Firstly, I acknowledge the authors' formulation of zero-shot change detection, the benchmarks and robustness analysis, and the technical soundness of the proposed "Bitemporal Latent Matching". Moreover, reading the discussions with other reviewers, I have solidified my opinion that the authors' contribution in this point is clear.

Secondly, despite this, and despite the discussions I have had with the authors, I still believe that the majority of the advantages of the 'interactive', 'automatic', 'zero-shot', and 'instance-level' change detection approach, which constitutes a significant portion of this paper's strengths, stem from the decision to employ SAM for the change detection task, rather than being unique technical proposals of this research. This decision itself is unprecedented (though related works exist) and holds novelty not found in existing literature. However, the authors and I have a fundamental disagreement on whether this aspect can be considered a sufficient technical contribution to the field of change detection that meets the general standards of NeurIPS.

作者回复

We are sincerely grateful for the reviewer's efforts and their constructive feedback. We appreciate the reviewers’ acknowledgment that

  • [pioneer] Our work is one of the first works to propose zero-shot change detection of remote sensing imagery (eUYB).
  • [novel] Our work is novel and interesting (eUYB, n4V1).
  • [broad impact] Our idea can potentially aid in solving any vision tasks that require multi-temporal inputs (SmiM).
  • [solid] comprehensive experiments (n4V1, MDhn)
  • [practical] robust methodology and promising results for AnyChange as a change data engine (MDhn, eUYB)

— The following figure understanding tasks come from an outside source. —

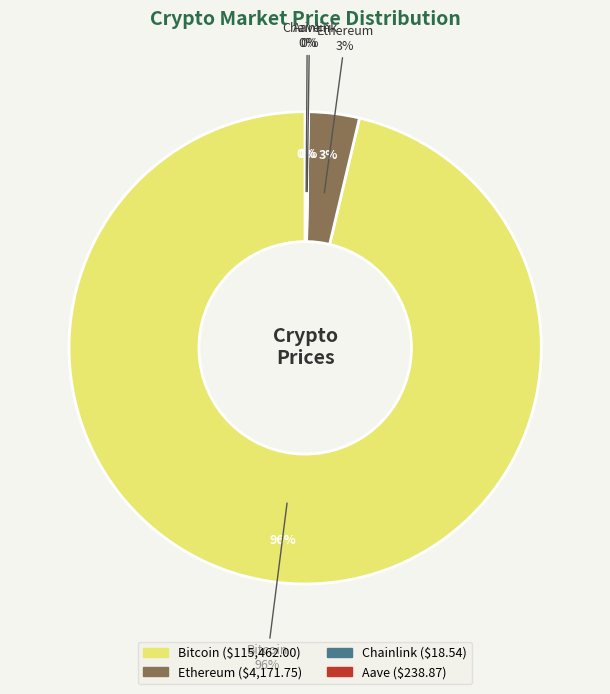

To the nearest percent, what is the combined percentage of Chainlink and Bitcoin?

96%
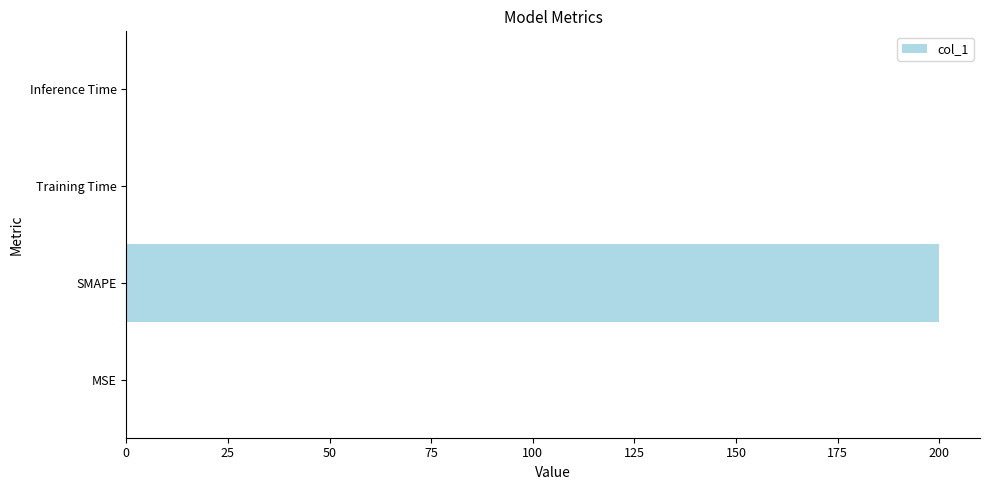

What is the maximum value shown in the chart?

200.0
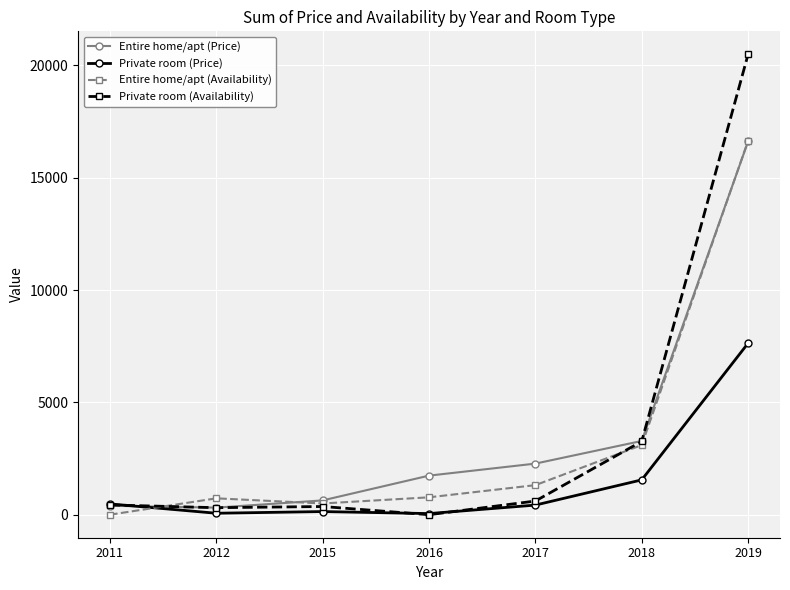

What are all the series names shown in the legend?

Entire home/apt (Price), Private room (Price), Entire home/apt (Availability), Private room (Availability)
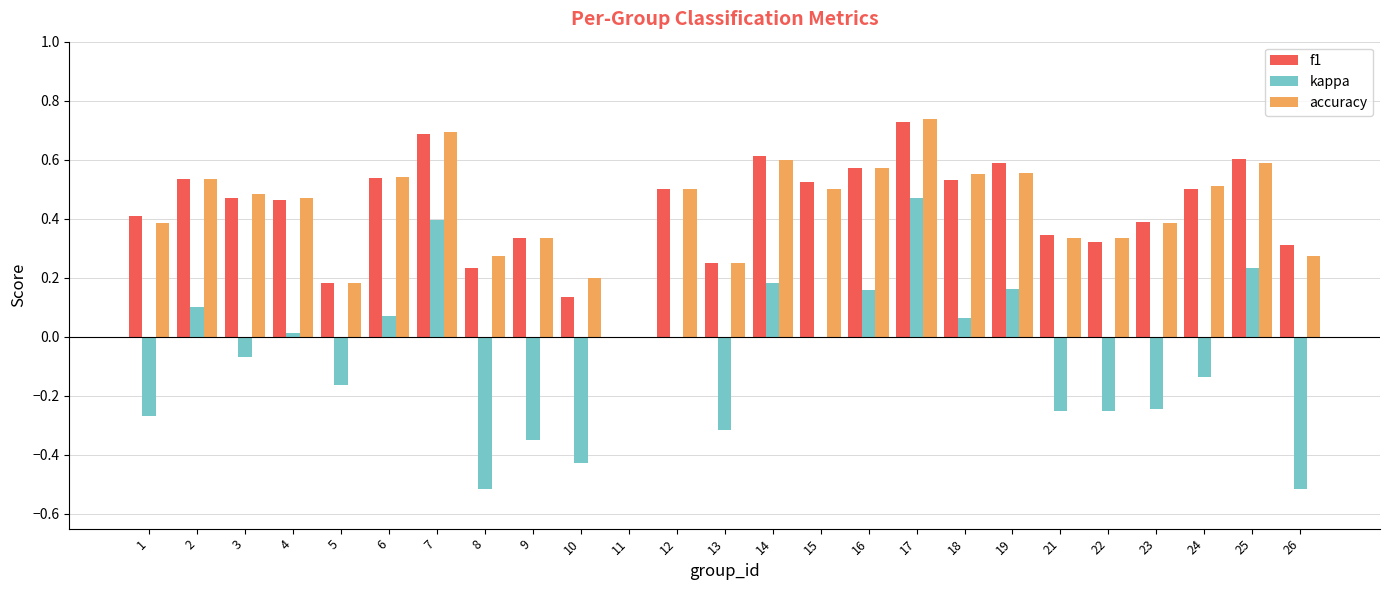

What is the sum of all f1 values?

10.8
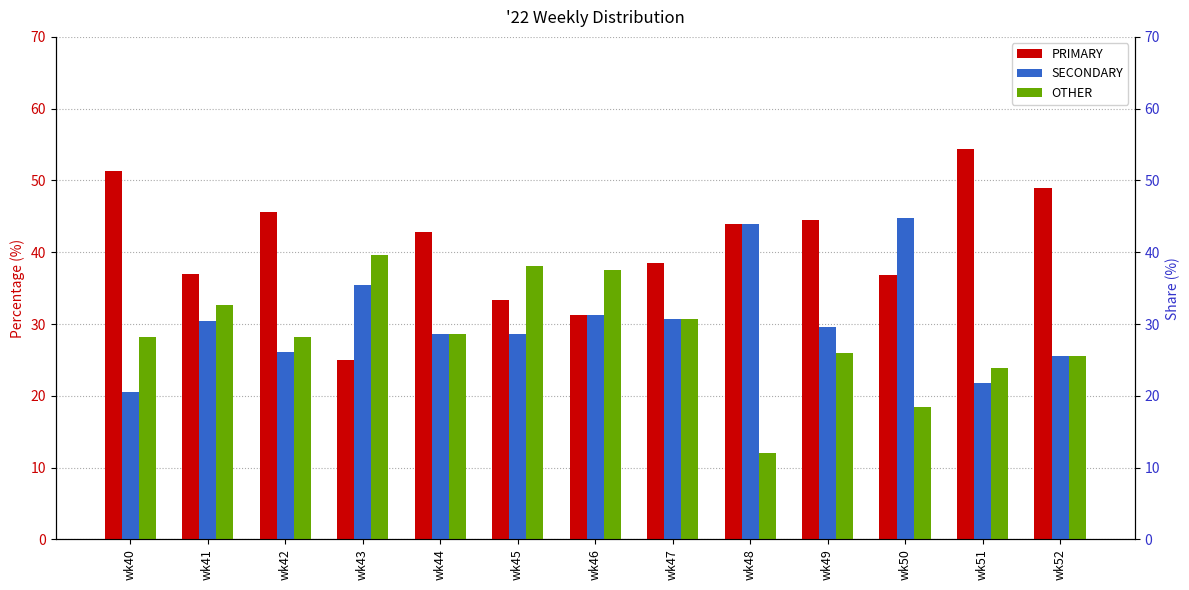

What are all the series names shown in the legend?

PRIMARY, SECONDARY, OTHER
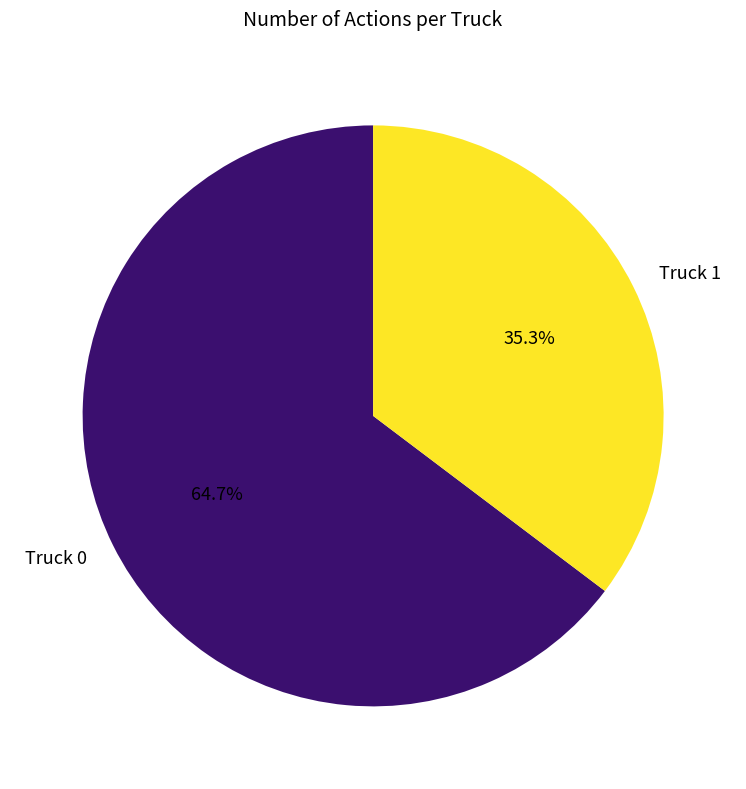

Rank the categories by value from highest to lowest.

Truck 0, Truck 1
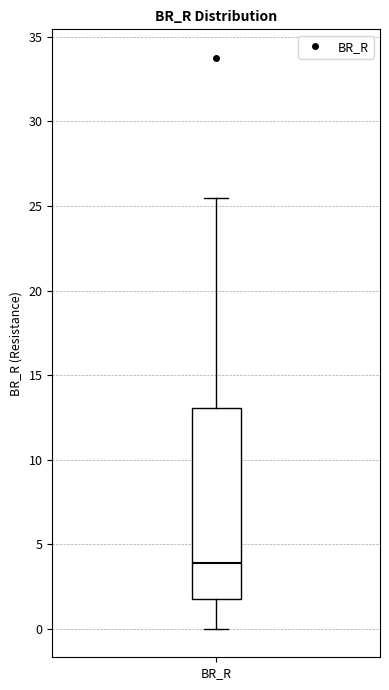

Where does the median line of the box for BR_R sit on the y-axis? The values are not printed on the chart, so give them approximately, as read against the axis.

4.0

Our work aims to resolve an open problem: zero-shot change detection, which has not been explored so far in the literature. Our contribution includes:

  • [new task] Our work is the first to provide a problem formulation, benchmarks, and models for zero-shot change detection.
  • [new roadmap] We propose a training-free roadmap built upon SAM to achieve zero-shot change detection and point out its key designs.
  • [new tool] Apart from superior zero-shot performance, our AnyChange model is promptable/interactive/human-in-the-loop and thus can be used as a more efficient change label tool.
  • [new results] We demonstrate our AnyChange with better zero-shot performance, SOTA unsupervised change detection performance, and comparable supervised change detection performance.

We have detailed point-by-point responses to each reviewer, you can check our rebuttal in your Ofiical Review section. We also provide a PDF file containing four figures to better address your concerns. Please remember to download it.

最终决定

The authors introduce the AnyChange model, which enables zero-shot change detection in remote sensing imagery. This model adapts the Segment Anything Model (SAM) using a training-free method called bitemporal latent matching, leveraging semantic similarities within and between images to identify changes without additional training. The authors demonstrate the effectiveness of AnyChange through extensive experiments, highlighting its potential as a valuable tool for remote sensing change detection tasks.

While the idea is intriguing, several reviewers raised concerns about the paper's novelty, methodology, and experimentation. Specifically, they questioned the applicability of the proposed method to small-size change detection, among others, citing a strong basis for their criticism. The authors addressed these comments during the rebuttal phase, but this did not result in a significant improvement in the overall rating from the reviewers.

Although I agree with the authors' claim that zero-shot change detection is first-time introduced in their work, overall novelty is questionable since the method proposed in this paper is a specific case of change vector analysis (or clustering) with vectors extracted from SAM embeddings and region proposals.